**Tekstfragment:**
Jordanië  bestaat uit onder meer de gebieden Edom, Moab, Ammon en Gilead. Met uitzondering van Edom maken deze gebieden deel uit van het aan Israël beloofde land. Het land is bij toeristen vooral bekend om de stad Petra dat in een vallei ligt in het bijna onherbergzame gebied van Edom. De stad is bereikbaar via een nauwe kronkelende kloof die de naam "El Sik" draagt. Tijdens de belegering van Jeruzalem door de Romeinen in het jaar 70 na Chr. waren het de eerste christenen die een veilig heenkomen zochten in deze stad. De stad is eeuwenlang in de vergetelheid geraakt totdat de Zwitserse schrijver en ontdekkingsreiziger Johann Burchhardt de stad in 1812 herontdekte.

**Aangeleverde gegevens:**

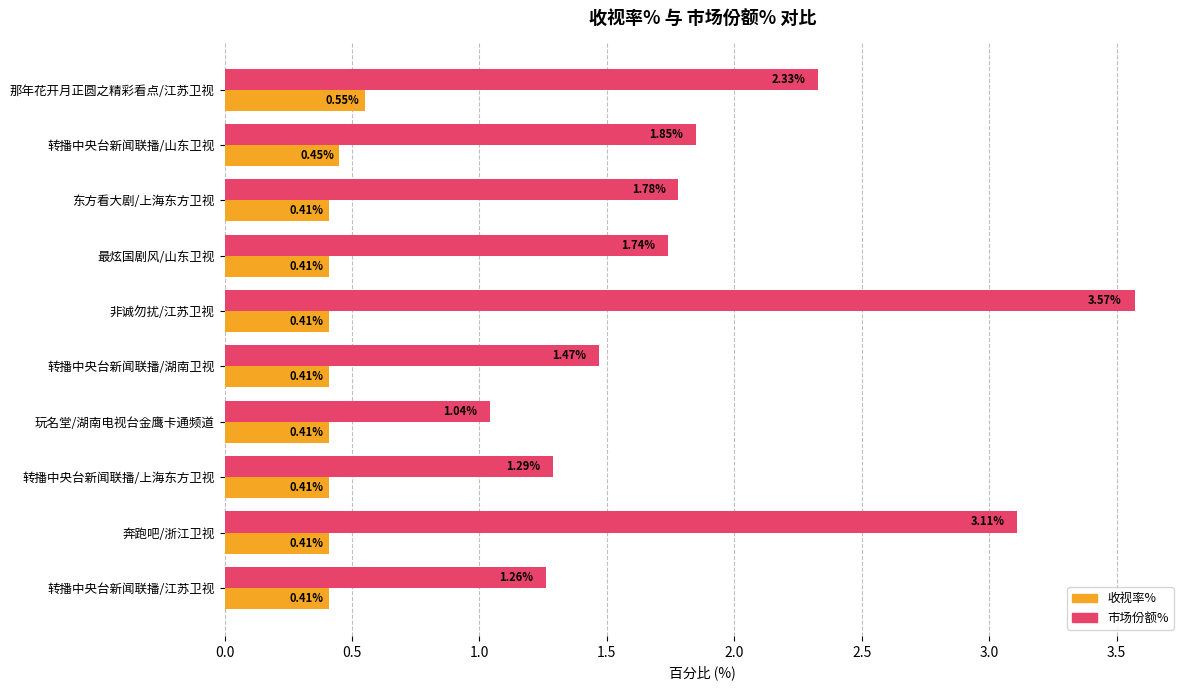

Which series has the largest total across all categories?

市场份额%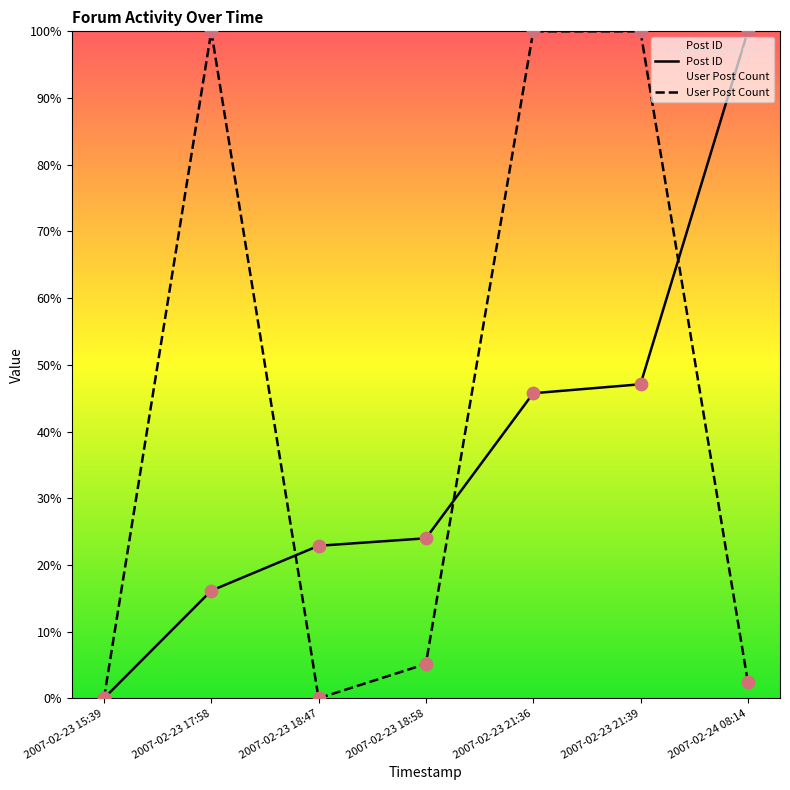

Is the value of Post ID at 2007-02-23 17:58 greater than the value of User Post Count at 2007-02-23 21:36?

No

...

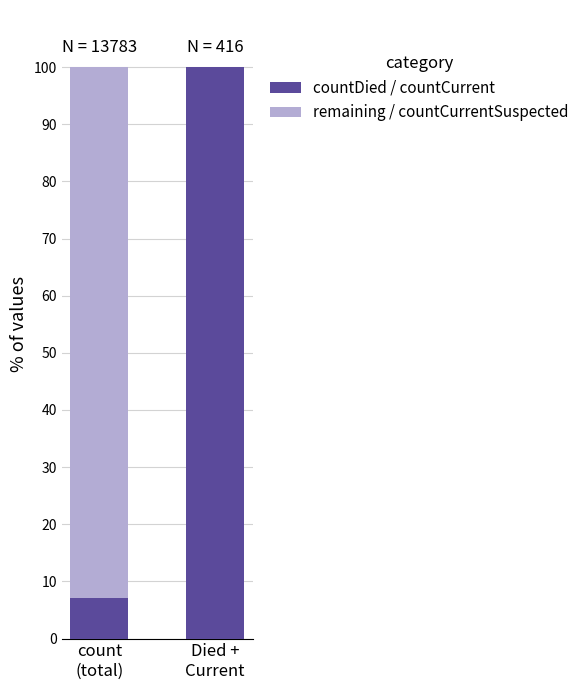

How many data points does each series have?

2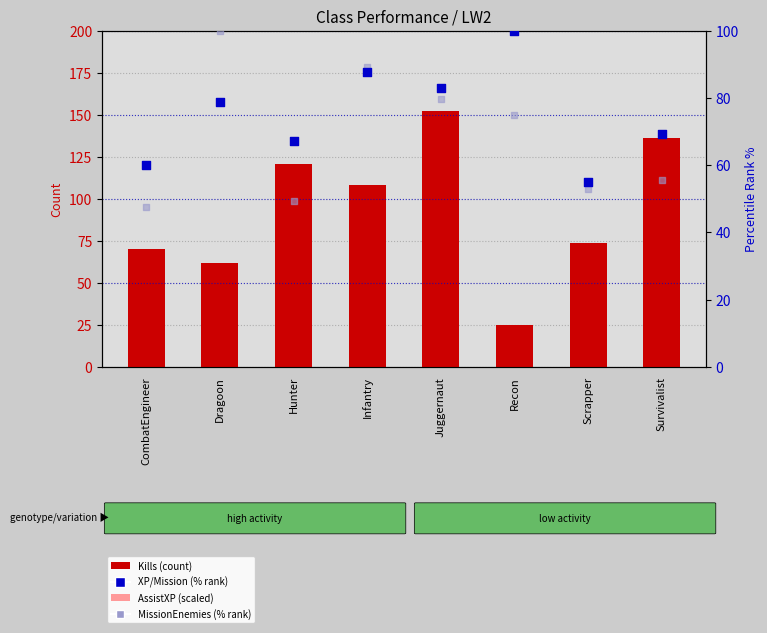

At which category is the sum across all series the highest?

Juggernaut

* * *

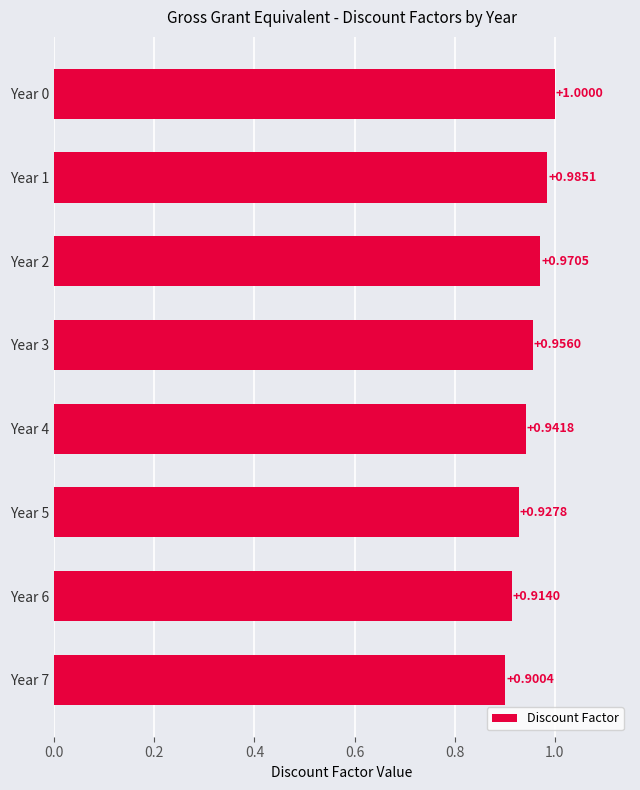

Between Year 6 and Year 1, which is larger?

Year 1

**Instructies opdracht:** Pak de tekst over Jordanië weer op na de laatste zin en schrijf hem verder.

**Resultaat opdracht:**
Petra in Jordanië

Petra werd volgens de overlevering gebouwd door Recham, koning der Midianieten, en heette oorspronkelijk Sela wat in het Hebreeuws ‘rots’ betekent. Later werd de stad de heilige plaats der Edomieten, de afstammelingen van Ezau.Volgens de Bijbel ging Ezau wonen in het gebergte van Seïr (Shera), dat is Edom. In de 2e eeuw voor Christus werd het de hoofdstad van de Nabateeërs. Bij de stad Petra ligt een Wadi die naar Mozes is genoemd, de "Wadi Musa ". Sommige overleveringen vertellen dat dit de plaats is waar Mozes water liet stromen uit een rots door er met zijn stok op te slaan.  Op een van de bergtoppen in de buurt van Petra ligt een graf waarvan de overlevering zegt dat Aäron er begraven ligt. Deze berg heet de "Jabal Haroun " wat de berg van Aäron betekent.

Numeri 33:38-39 “Toen beklom de priester Aäron de berg Hor naar het bevel des Heren en hij stierf aldaar in het veertigste jaar na de uittocht der Israëlieten uit het land Egypte, in de vijfde maand, op de eerste dag der maand; Aäron was honderd drieëntwintig jaar oud, toen hij op de berg Hor stierf.”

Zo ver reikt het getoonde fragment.